Полностью пропала концепция логина. Система идентификации в вебе де-факто спроектирована для мира клавиатур. Набор имени пользователя и пароля пальцами — настоящая пытка, но логин в нативных приложениях выполняется один раз, после чего достаточно бывает только коснуться значка приложения.
Функции обнаружения программ и контента сместились с поиска в магазины приложений. Вместе с iPhone возникла его собственная система распространения. Магазин приложений упростил установку ПО, теперь для этого практически нужно лишь нажать на ссылку. Изучение тщательно контролируемого каталога приложений гораздо интереснее, чем ввод поискового запроса.
Акцент сместился с ссылок на значки. После установки приложения постоянно остающиеся в SpringBoard яркие значки создают сильный стимул запускать их снова, отдавая предпочтение нескольким брендированным окружениям, а не поиску множества мелких страниц.
Бизнес-модели дополнились IAP, подписками и покупками приложений. Магазины приложений обеспечили возможность покупок внутри приложений, подписок и покупок приложений одним нажатием, сохранив модель рекламы и электронной коммерции. Это создало дополнительную ёмкость среды для казуального гейминга, профессиональных инструментов, сервисов по подписке и инди-приложений.

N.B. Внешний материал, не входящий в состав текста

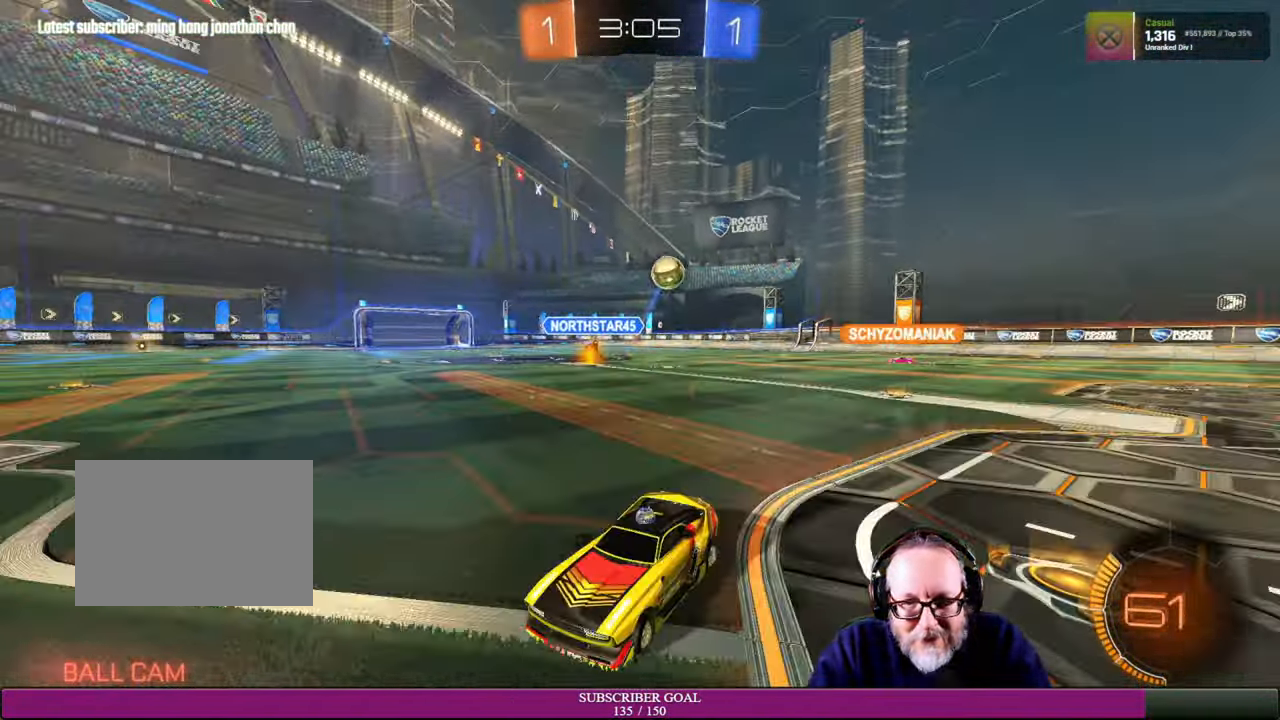
{"buttons": ["R2"], "left_stick": "center", "right_stick": "center", "events": [[33, "R2", "down"], [450, "left_stick", "center"]]}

Безопасность сместилась с «песочницы» на контроль приложений. «Песочница» веба обязана была аккуратно открывать API-доступ к таким вещам, как GPS, микрофон и камера. Их легко использовать злонамеренно, а поскольку веб обеспечивает свободные от ограничений инновации, при злонамеренном использовании которых никому нельзя пожаловаться. Нативные приложения обеспечивают доступ по всем возможностям устройства. Разработчики могут быстро экспериментировать и изобретать совершенно новые категории продуктов, например Uber. В то же время, проверка приложений позволила магазинам приложений принимать решения, одобряя или отвергая новые изменения, чтобы ограничить злонамеренное использование.
В фундаментальном смысле, «веб, создающий приложения» — это не подрывная стратегия. Она аналогична «анаэробам, занимающимся фотосинтезом». Синезелёная водоросль была первой, поэтому фотосинтез — уже не асимметричный признак, а симметричная конкуренция.
Куда дальше будет двигаться веб?
«Основная причина того, что мне важен веб, заключается в том, что это крупнейшая в мире платформа ПО, которая никому не принадлежит.» — Дейв Херман, TC39
ПО с подключением к сети участвует в большей части нашей жизни. Наверное, важно иметь хотя бы одну сетевую платформу ПО, которой никто не владеет. Куда же двинется веб дальше?